Learn and Forward Method
The switch performs the following methods for every frame entering the switch
Step-1: Learning the MAC address: Every frame that enters the device the switch always tries to learn new information, it does this by reading the MAC address.
- When the source MAC address doesn’t exist on the MAC address table the switch adds the MAC address to its MAC table.
- If the MAC address does exist but on a different port number it treats it as a new entry, and updates the MAC address to the current port number.
- If the source MAC exists on the MAC address table it updates the refresh timer. By default, the refresh timer (for how long a MAC address can be associated with the port) is set to 5 minutes.
Step 2: Forwarding or examining the destination MAC address
- If the destination MAC address and the port are available on the CAM table the frames are forwarded
- If the MAC address isn’t available the switch sends data to all the available ports on the switch except for the ingress port, this is called unknown unicast. The process is the same even for broadcast and multicast addresses.
Switch Forwarding Methods
Because of the software on the ASIC, the switch is able to reduce the frame handling time within the device hence allowing the switch to handle more frames without performance degradation.
Layer-2 Switches use any one of the following methods for forwarding frames :
Store-and-forward switching
This method is where the switch waits for the entire frame to receive and then performs a Cyclic Redundancy Check (CRC) on the frames to look for any errors.

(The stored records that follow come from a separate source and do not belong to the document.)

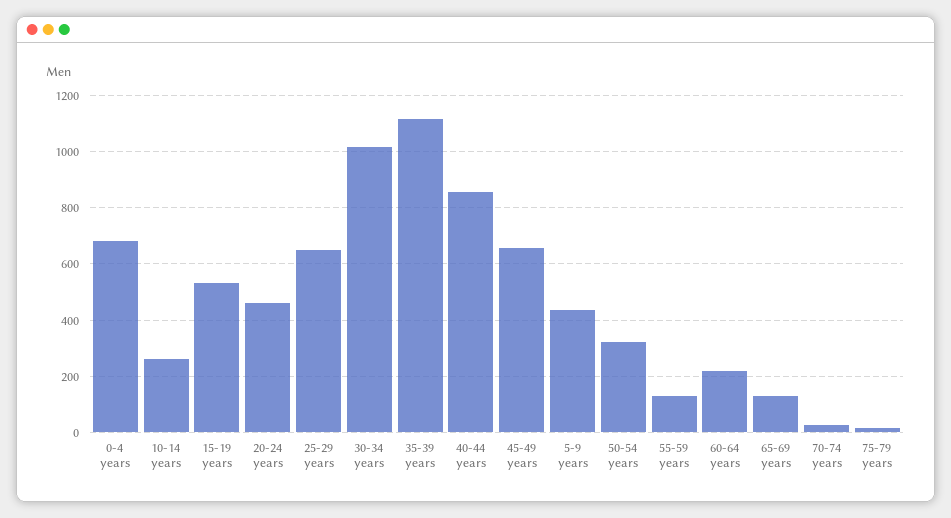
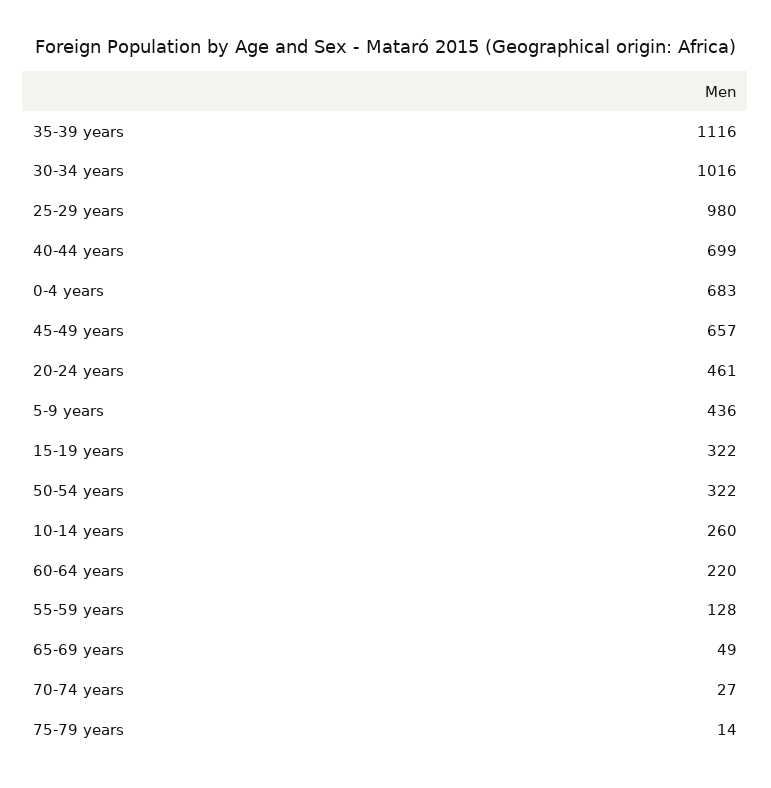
  {
    "0-4 years": 683,
    "10-14 years": 260,
-   "15-19 years": 525,
+   "15-19 years": 322,
    "20-24 years": 461,
-   "25-29 years": 650,
+   "25-29 years": 980,
    "30-34 years": 1016,
    "35-39 years": 1116,
-   "40-44 years": 850,
+   "40-44 years": 699,
    "45-49 years": 657,
    "5-9 years": 436,
    "50-54 years": 322,
    "55-59 years": 128,
    "60-64 years": 220,
-   "65-69 years": 125,
+   "65-69 years": 49,
    "70-74 years": 27,
    "75-79 years": 14
  }

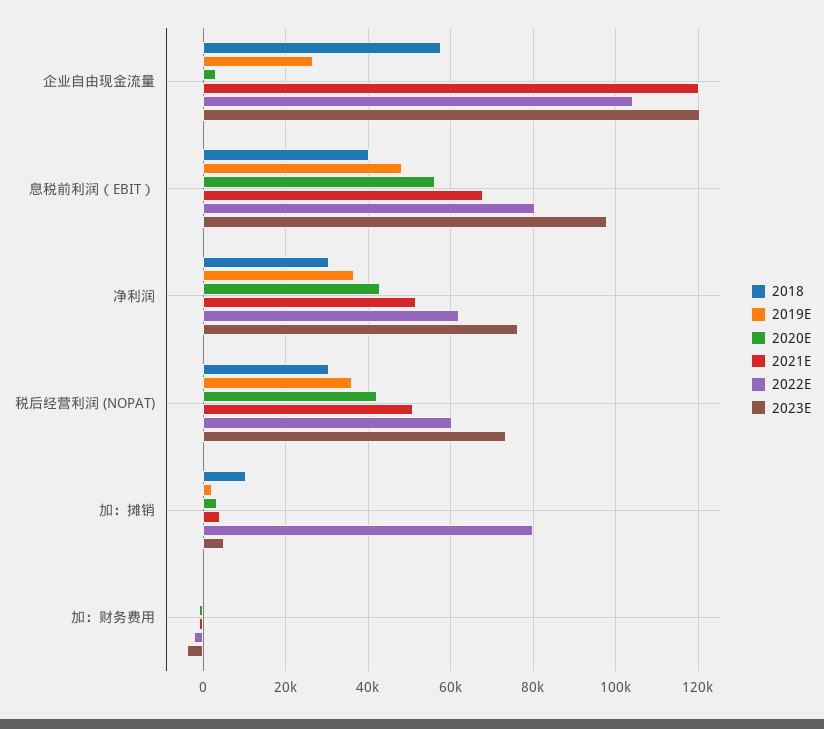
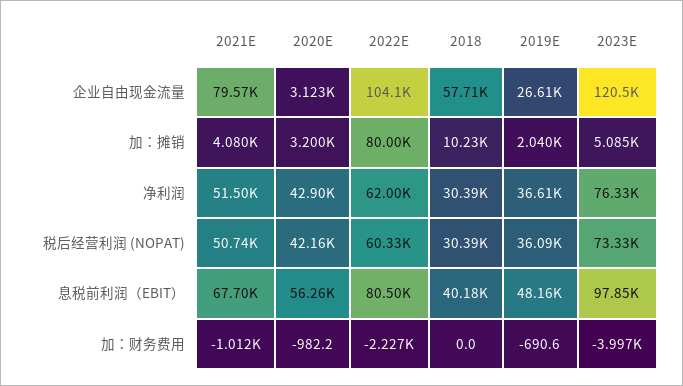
  {
    "2018": {
      "企业自由现金流量": 57710,
      "息税前利润（EBIT）": 40180,
      "净利润": 30390,
      "税后经营利润 (NOPAT)": 30390,
      "加：摊销": 10230,
      "加：财务费用": 0
    },
    "2019E": {
      "企业自由现金流量": 26610,
      "息税前利润（EBIT）": 48160,
      "净利润": 36610,
      "税后经营利润 (NOPAT)": 36090,
      "加：摊销": 2040,
      "加：财务费用": -690.6
    },
    "2020E": {
      "企业自由现金流量": 3123,
      "息税前利润（EBIT）": 56260,
      "净利润": 42900,
      "税后经营利润 (NOPAT)": 42160,
      "加：摊销": 3200,
      "加：财务费用": -982.2
    },
    "2021E": {
-     "企业自由现金流量": 120000,
+     "企业自由现金流量": 79570,
      "息税前利润（EBIT）": 67700,
      "净利润": 51500,
      "税后经营利润 (NOPAT)": 50740,
      "加：摊销": 4080,
      "加：财务费用": -1012
    },
    "2022E": {
      "企业自由现金流量": 104100,
      "息税前利润（EBIT）": 80500,
      "净利润": 62000,
      "税后经营利润 (NOPAT)": 60330,
      "加：摊销": 80000,
      "加：财务费用": -2227
    },
    "2023E": {
      "企业自由现金流量": 120500,
      "息税前利润（EBIT）": 97850,
      "净利润": 76330,
      "税后经营利润 (NOPAT)": 73330,
      "加：摊销": 5085,
      "加：财务费用": -3997
    }
  }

The Store-and-forward switching method is Cisco’s primary method.
Error Handling: The device after receiving the entire frame on the ingress port the switch checks the FCS (Frame Check Sequence) value and cross-checks it with its own FCS value, if there is a mismatch the switch rejects the data frames. The FCS is an error calculation method that helps to find physical errors or data-link errors.

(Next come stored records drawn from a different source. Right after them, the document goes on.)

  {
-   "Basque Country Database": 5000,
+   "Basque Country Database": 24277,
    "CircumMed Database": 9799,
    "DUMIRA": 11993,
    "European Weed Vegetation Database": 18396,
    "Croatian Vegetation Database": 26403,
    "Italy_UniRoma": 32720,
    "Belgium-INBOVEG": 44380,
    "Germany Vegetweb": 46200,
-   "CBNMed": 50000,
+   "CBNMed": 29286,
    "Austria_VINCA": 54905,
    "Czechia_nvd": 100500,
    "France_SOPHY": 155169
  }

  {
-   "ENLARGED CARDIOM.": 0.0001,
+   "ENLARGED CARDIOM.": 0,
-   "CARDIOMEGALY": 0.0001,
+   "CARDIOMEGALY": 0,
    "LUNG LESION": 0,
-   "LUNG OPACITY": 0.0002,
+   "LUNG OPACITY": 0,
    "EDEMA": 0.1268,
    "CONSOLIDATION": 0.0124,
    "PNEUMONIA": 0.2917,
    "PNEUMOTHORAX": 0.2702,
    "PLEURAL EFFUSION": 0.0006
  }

Automatic buffering: This is a feature that helps in managing speed mismatch. If the data frames coming into the device are at a slower data rate compared to the data rate of the egress port the switch stores the frames in the ingress buffer and then once sufficient data is received to match the egress data rate the data is sent.
For example if the ingress port data rate is 100 Mbps and the egress port is at 1 Gbps the data is stored at the ingress buffer and the FCS value is checked and allows only the data whose integrity is compromised. Once sufficient data is received the data is sent on the egress port. It’s done to handle speed mismatch and reduce errors caused by it.
Cut through switching
In this type of switching, there’s no FCS performed hence the switch can forward tampered data frames, however in Cut through model, the switch can perform rapid frame switching and forward frames as soon as it finds the MAC address or corresponding port on the CAM table.
Suitable for networks demanding very low latency (< 10 microseconds) and in High-Performance computing environments.
As Cut through method can transfer frames with errors it can clog the bandwidth with damaged frames.